TASK ITEM: In each of the items below, swap "structure" for "boilerplate" and reproduce the lines with no other changes.

Items in a dataset:
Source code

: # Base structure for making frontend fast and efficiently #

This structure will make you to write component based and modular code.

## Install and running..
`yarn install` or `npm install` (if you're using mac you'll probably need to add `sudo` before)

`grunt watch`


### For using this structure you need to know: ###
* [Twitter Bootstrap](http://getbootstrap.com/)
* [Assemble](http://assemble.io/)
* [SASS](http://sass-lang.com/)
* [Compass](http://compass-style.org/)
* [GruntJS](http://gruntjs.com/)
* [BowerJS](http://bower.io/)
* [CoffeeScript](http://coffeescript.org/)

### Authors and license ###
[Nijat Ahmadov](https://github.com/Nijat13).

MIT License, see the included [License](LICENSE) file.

ANSWER SECTION:
Source code

: # Base boilerplate for making frontend fast and efficiently #

This boilerplate will make you to write component based and modular code.

## Install and running..
`yarn install` or `npm install` (if you're using mac you'll probably need to add `sudo` before)

`grunt watch`


### For using this boilerplate you need to know: ###
* [Twitter Bootstrap](http://getbootstrap.com/)
* [Assemble](http://assemble.io/)
* [SASS](http://sass-lang.com/)
* [Compass](http://compass-style.org/)
* [GruntJS](http://gruntjs.com/)
* [BowerJS](http://bower.io/)
* [CoffeeScript](http://coffeescript.org/)

### Authors and license ###
[Nijat Ahmadov](https://github.com/Nijat13).

MIT License, see the included [License](LICENSE) file.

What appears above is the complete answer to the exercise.